How to start talking

Set aside 30 minutes one evening to talk through your expectations, assumptions and fears with your partner.

  • What does he or she want?
  • What doesn't she or he know already about how you are feeling?
  • What assumptions are either of you making about the other, or about the situation?

For example, women returning to work after maternity leave may consider flexible working. Might their partner as well? It may be the case that one of you works longer hours and it's therefore just assumed that they are less involved around the house; can you have a conversation about how he or she might want to be more involved, and how you can help support them with that?

Can you work out what you each enjoy doing (relatively speaking), and what you are each best suited to? Personally I like playing with spreadsheets, so I am the one who organises our finances; he loves cooking - and frankly is better at it than me - so he cooks our evening meal. These things work for us - but may not be what works for you.

Don't stop talking

Experiment: try something out, and keep talking about what is working and what isn't.

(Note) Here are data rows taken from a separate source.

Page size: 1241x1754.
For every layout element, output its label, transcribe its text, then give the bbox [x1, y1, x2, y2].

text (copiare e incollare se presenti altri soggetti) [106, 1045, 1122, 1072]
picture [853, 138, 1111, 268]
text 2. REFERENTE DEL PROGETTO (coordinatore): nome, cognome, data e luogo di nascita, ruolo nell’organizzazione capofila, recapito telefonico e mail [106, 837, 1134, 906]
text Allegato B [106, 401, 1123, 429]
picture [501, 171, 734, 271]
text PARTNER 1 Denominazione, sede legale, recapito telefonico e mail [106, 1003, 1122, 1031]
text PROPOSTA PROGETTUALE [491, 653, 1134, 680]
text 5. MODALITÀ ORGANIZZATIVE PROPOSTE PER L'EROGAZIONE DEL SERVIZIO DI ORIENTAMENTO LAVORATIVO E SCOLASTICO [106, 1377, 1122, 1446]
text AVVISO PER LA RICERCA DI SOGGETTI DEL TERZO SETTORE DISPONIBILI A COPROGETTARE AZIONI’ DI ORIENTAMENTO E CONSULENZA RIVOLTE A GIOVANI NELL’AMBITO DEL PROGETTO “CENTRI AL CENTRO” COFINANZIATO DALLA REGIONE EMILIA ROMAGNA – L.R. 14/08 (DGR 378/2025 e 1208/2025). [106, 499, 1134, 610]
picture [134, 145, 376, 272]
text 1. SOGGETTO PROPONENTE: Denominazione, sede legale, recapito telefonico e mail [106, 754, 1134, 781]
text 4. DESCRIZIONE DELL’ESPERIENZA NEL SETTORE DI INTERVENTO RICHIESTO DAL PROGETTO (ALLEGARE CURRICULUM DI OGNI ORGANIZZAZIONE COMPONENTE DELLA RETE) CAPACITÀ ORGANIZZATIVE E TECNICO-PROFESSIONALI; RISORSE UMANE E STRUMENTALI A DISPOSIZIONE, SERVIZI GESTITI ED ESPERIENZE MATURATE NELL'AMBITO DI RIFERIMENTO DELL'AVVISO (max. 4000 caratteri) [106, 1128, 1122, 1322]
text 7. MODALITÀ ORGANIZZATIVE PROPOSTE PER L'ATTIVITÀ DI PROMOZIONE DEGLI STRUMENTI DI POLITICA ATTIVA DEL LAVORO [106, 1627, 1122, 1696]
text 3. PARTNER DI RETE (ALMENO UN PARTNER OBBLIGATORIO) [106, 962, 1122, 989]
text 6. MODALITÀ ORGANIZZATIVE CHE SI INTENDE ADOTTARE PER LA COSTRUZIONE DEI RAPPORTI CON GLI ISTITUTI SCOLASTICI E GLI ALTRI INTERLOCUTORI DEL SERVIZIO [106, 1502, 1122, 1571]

If one of you isn't happy, don't build resentment; sit down and discuss how things might change to make it better for everyone.

Finally, the most important things to remember are:

  • Put yourself in your partner's shoes every now and again
  • Just because someone does something differently to the way you do it, it doesn't mean their approach is wrong
  • Don't say one thing but mean or think another
  • Accept that it's not a bad thing to compromise
  • Don't expect "fair" to mean 50:50 - it is whatever feels right to both of you.